REQUIRED WORK: In the material below, find the line with "pyautogui.write('interac')" and the line with "pyautogui.mouseUp()", then output both and every line between them exactly, omitting pictures.

THE DATA:
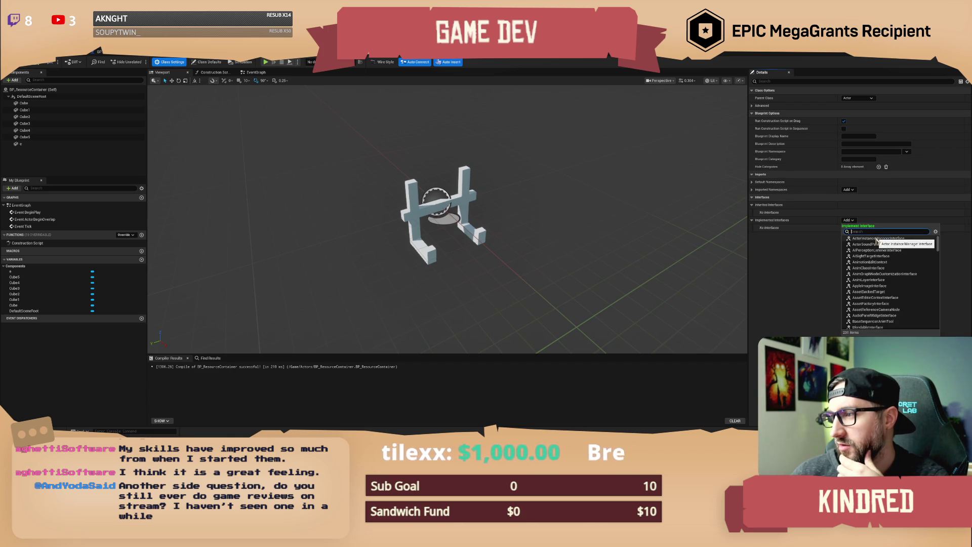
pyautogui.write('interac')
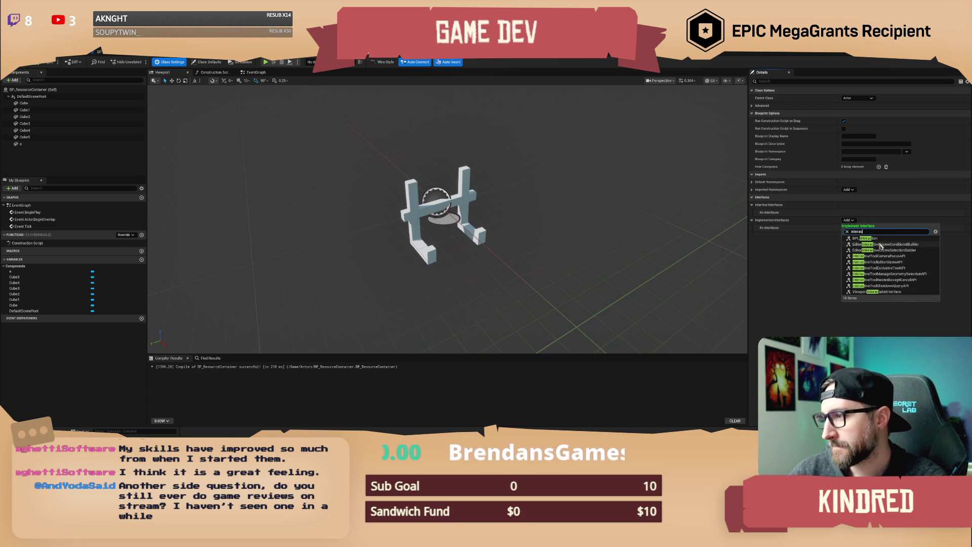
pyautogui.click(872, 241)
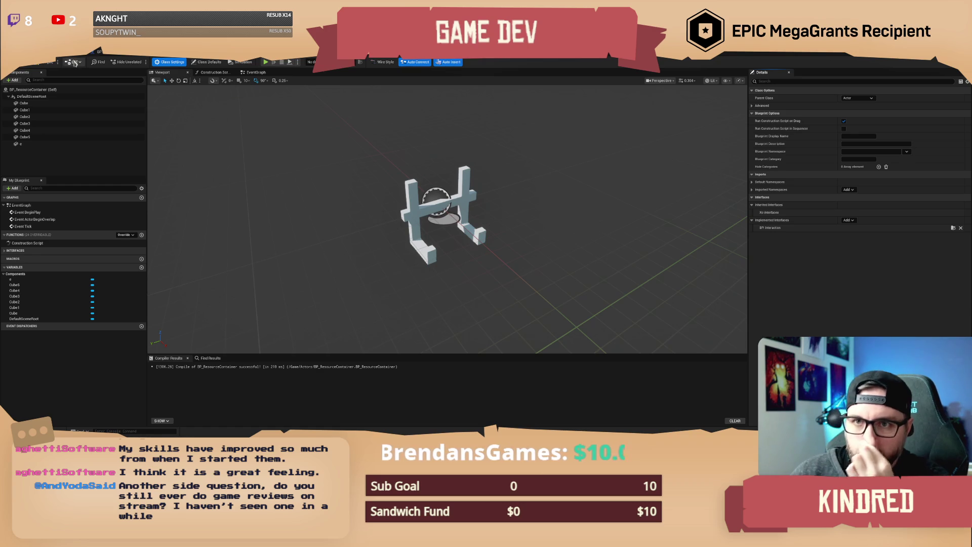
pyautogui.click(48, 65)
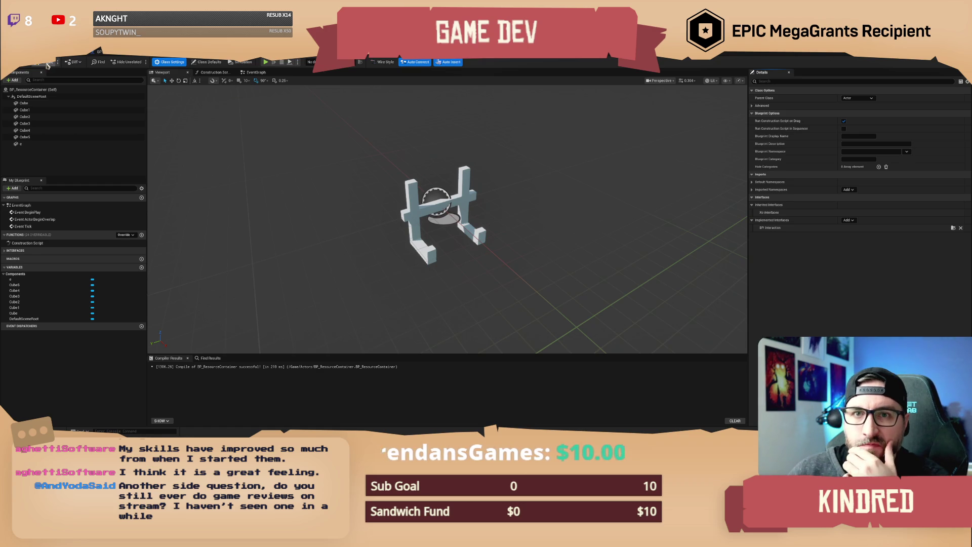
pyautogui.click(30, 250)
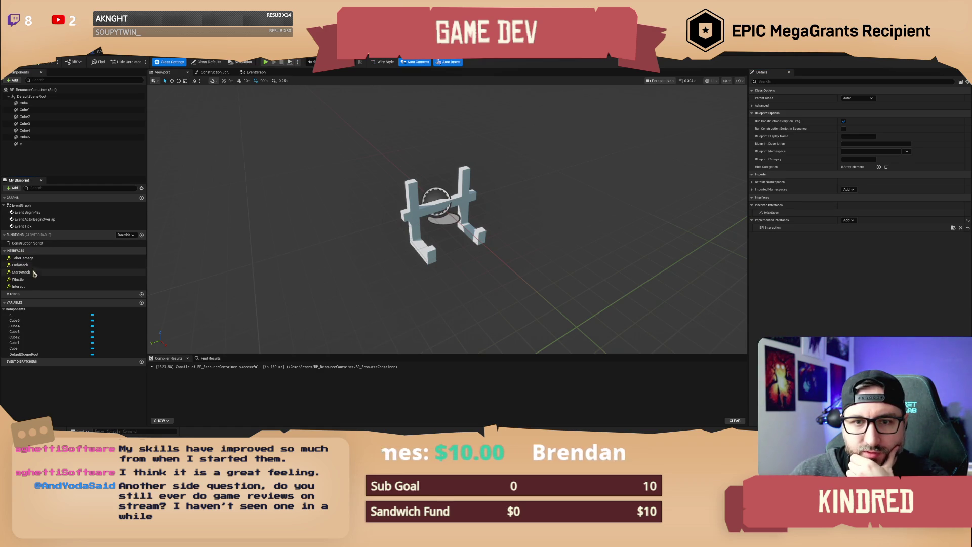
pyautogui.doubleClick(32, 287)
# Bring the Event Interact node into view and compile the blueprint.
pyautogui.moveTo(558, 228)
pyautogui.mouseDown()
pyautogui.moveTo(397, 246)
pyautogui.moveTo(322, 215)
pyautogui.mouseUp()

...

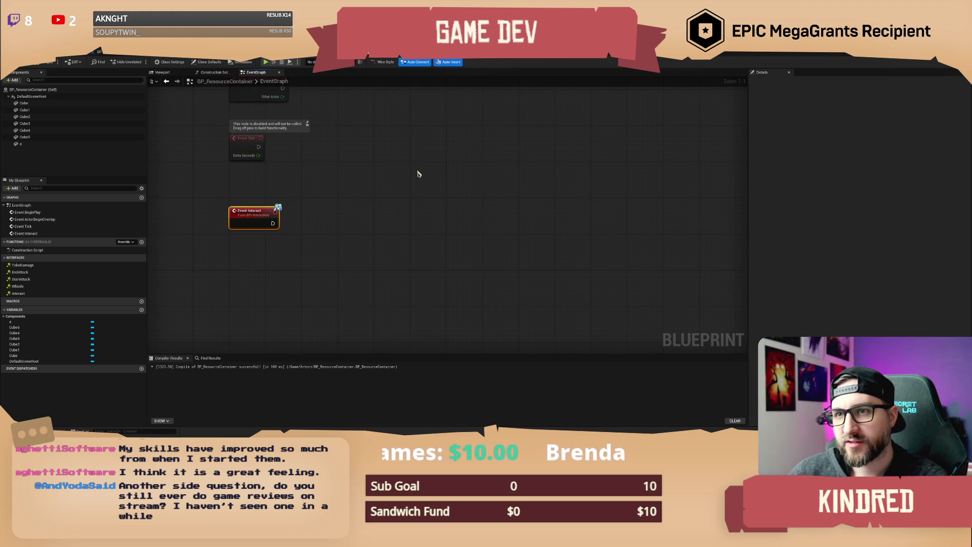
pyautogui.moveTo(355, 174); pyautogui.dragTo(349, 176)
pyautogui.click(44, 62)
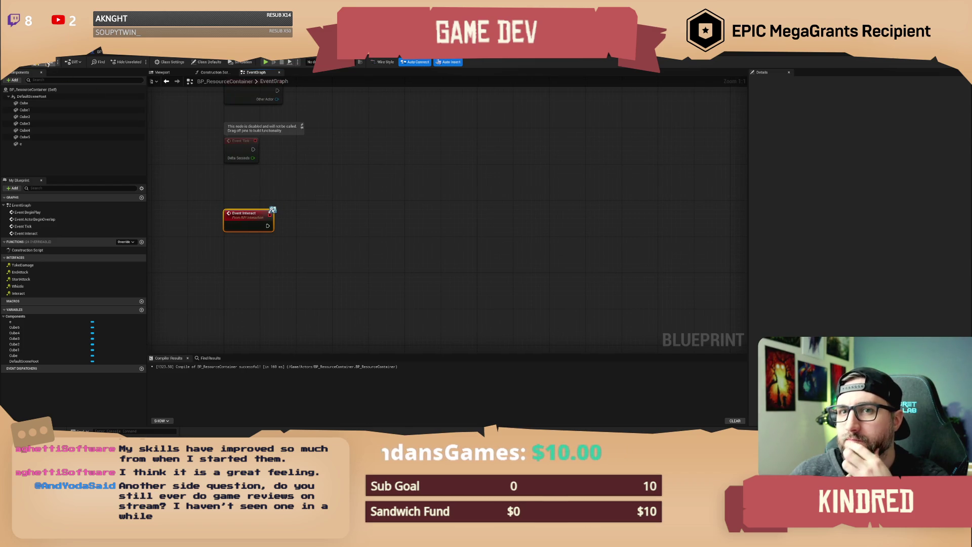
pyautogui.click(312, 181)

RESPONSE TO THE EXERCISE:
pyautogui.write('interac')
pyautogui.click(872, 241)
pyautogui.click(48, 65)
pyautogui.click(30, 250)
pyautogui.doubleClick(32, 287)
# Bring the Event Interact node into view and compile the blueprint.
pyautogui.moveTo(558, 228)
pyautogui.mouseDown()
pyautogui.moveTo(397, 246)
pyautogui.moveTo(322, 215)
pyautogui.mouseUp()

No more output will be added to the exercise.